Böyle özetlenebilecek nesnel ve öznel koşullar altındaki Erdoğan ile yakın siyasal çevresinin, bir de geleneksel “düzen istepnesi” işlevini yeni bir biçimde üstlenerek ona eklemlenmiş MHP’nin karşısında, tek adam karşıtlığı dışında anlamlı bir ortaklaşması en iyimser bakışla bile görülemeyen, ne geçmişte bir mücadele birlikteliği  ne geleceğe yönelik tutarlı bir programı bulunan, tanımsız, amorf, karmakarışık, kısacası güçsüz ve umut vermekten uzak bir muhalefet ittifakı vardı. Dolayısıyla, Erdoğan’ın başkanlığını çok riskli bir ikinci tura bırakmasını beklemek, böyle bir olasılığı önemsizleştirecek önlemleri alma niyetiyle gücünden yoksun bulunduğunu düşünmek, pek naif bir beklentinin ürünü olabilirdi ancak.
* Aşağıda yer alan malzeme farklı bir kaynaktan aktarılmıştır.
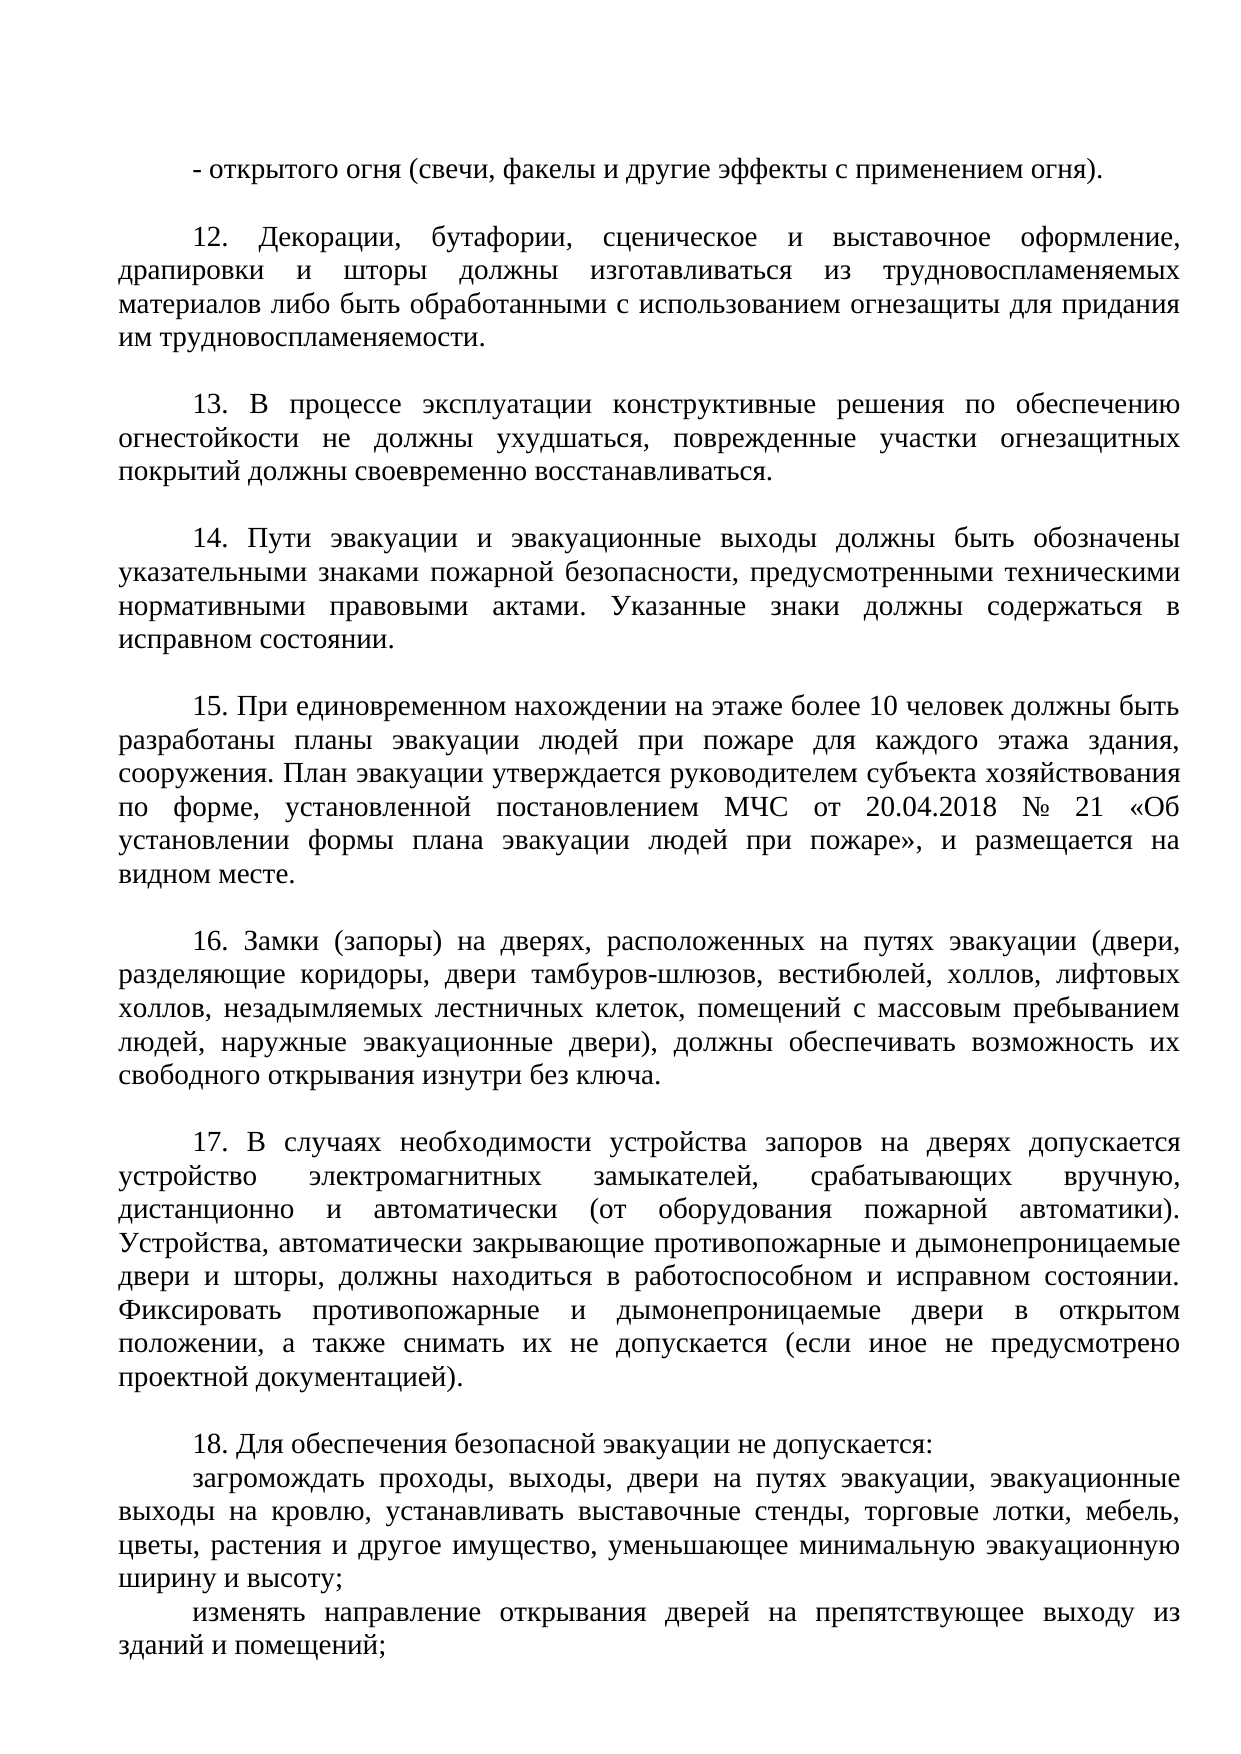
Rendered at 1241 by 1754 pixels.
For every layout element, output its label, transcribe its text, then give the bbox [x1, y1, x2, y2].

Belki ileride üzerinde durmamıza bir vesile olur yahut biz yazmasak da az çok kafa yorulmaya  değer bulunur düşüncesiyle, biraz daha devam edelim.

Bir süredir olduğu ve bundan sonra da olacağı gibi, bu seçim de demokrasi fetişizmine vurulmuş ağır bir darbe olmaya adaydır. Yine de bunun adaylıktan öteye geçmesi için ısrarlı bir çaba harcamak gerekir. Bu işin olumlu yanıdır. 
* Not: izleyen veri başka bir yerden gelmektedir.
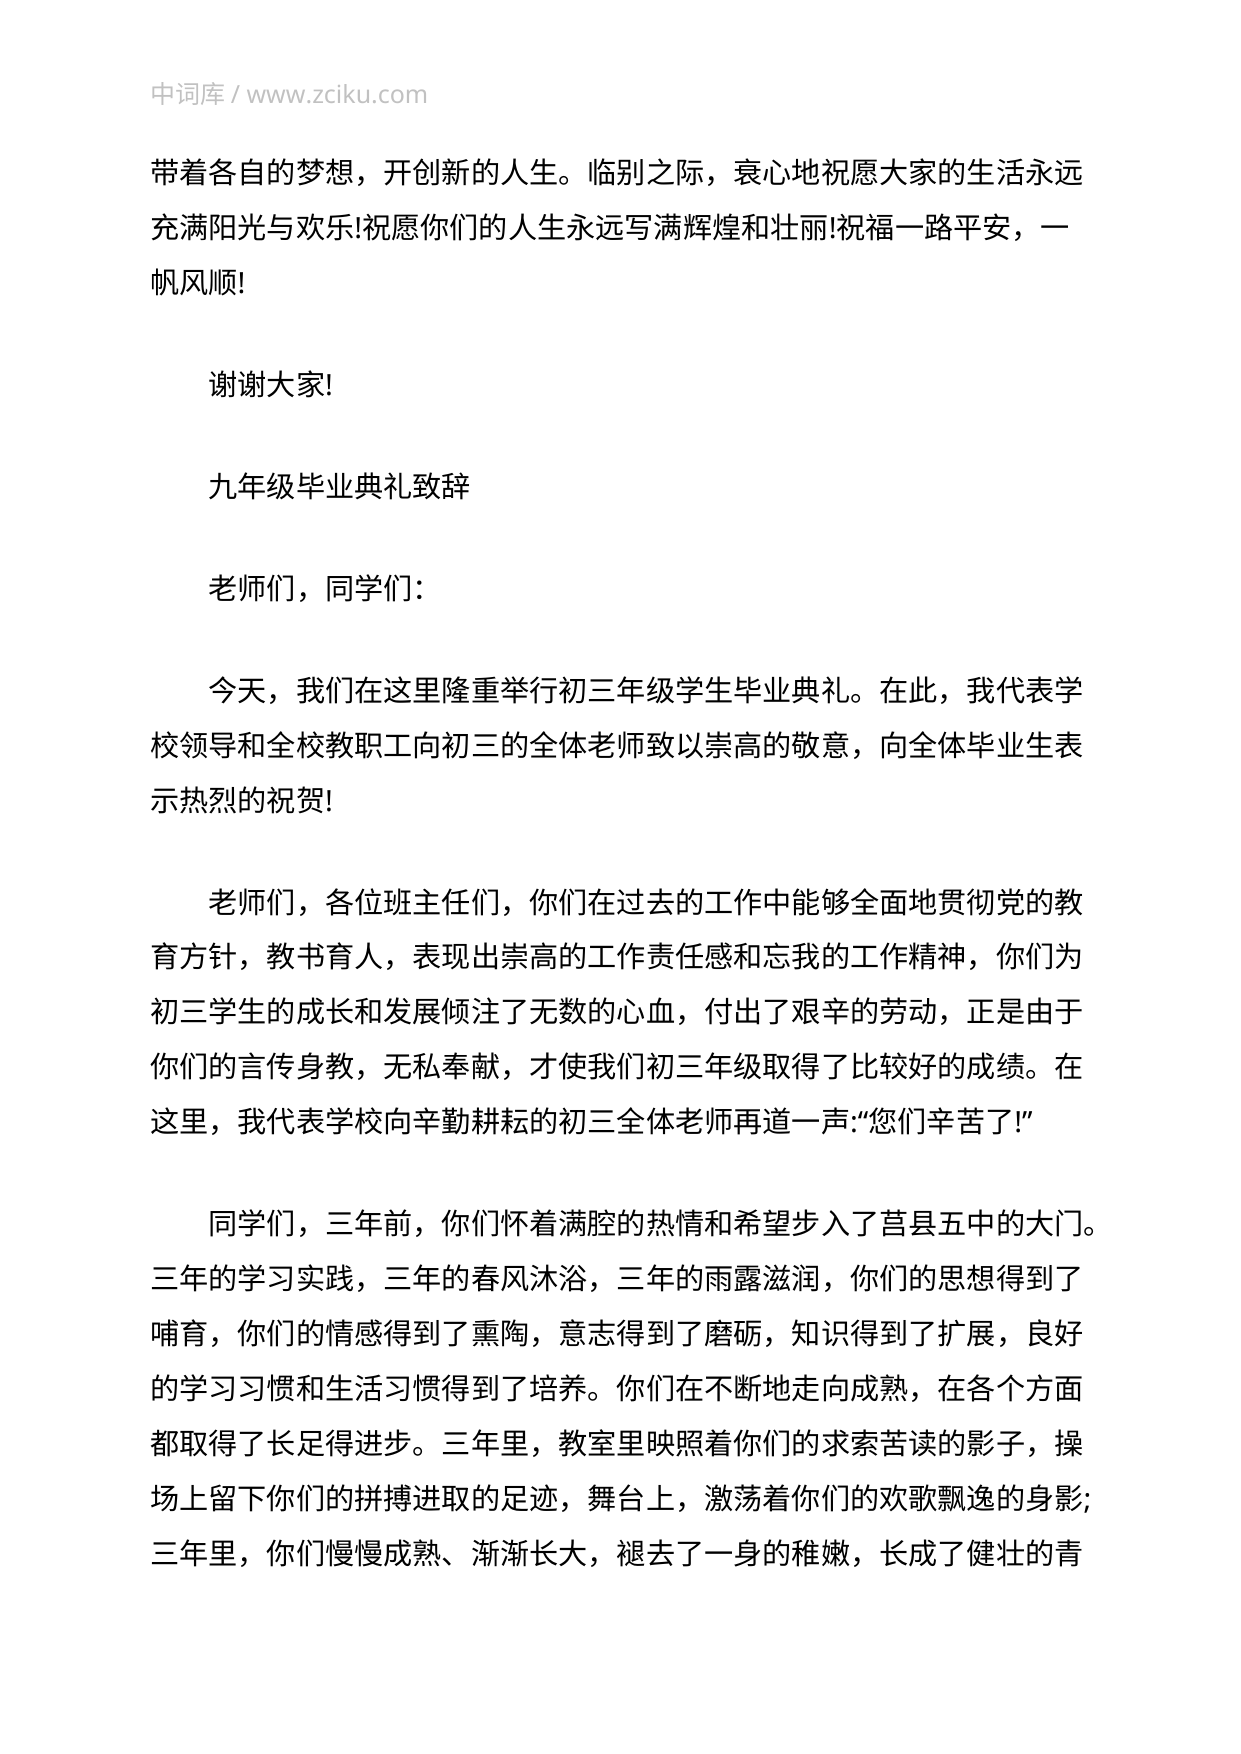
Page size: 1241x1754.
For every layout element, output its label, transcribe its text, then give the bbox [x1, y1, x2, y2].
Önce de böyleydi, sonra da farklı olmayacak dediğimize göre, bunda pek bir yenilik görünmüyor. Peki, Cumhuriyet Halk Partisi, bizim klişeleştirdiğimiz saptamamızla, yıkılmış ama yerine bir başkası konulamamış cumhuriyetin kurucu partisi,  bu seçimin öncesi, sonuçları ve sonrası ile, yeni bir dağılma yönünde büyük bir adım daha atmış değil midir? İşin bu yanında bir olumluluk yok mu, sorusu ise, ne oturup ağlayacak halimiz var ne de zil takıp oynarız, biçiminde yanıtlanabilir. Nedeni sorulursa, ilki, emekçilerin kurtuluşuna herhangi bir katkısı kalmamakla birlikte pek çok engel çıkarır olmasından; ikincisi, kurucu babalarının yaptıklarının bir bölümüne duyduğumuz saygıdan… Elbette, o partiye çeşitli biçimlerde destek vermiş dürüst emekçileri incitmeden ve onları gerçek kurtuluş için, sosyalizm için mücadeleye kazanmayı ihmal etmeden…   

Bir başka soru: Elin kayığıyla okyanuslar aşmaya soyunmaktan vazgeçmeyen bir siyaset türü daha ne kadar var olacak, var olmak bir yana, kendisini solculuk diye sunmaya devam edebilecektir?

İşte akıllara üşüşen bir yığın sorudan sadece birkaçı. İster yanıt arayın, ister yanıtları üç aşağı beş yukarı belli diyerek sayılarını çoğaltıp temizleyin ki, boşuna yer kaplamasın!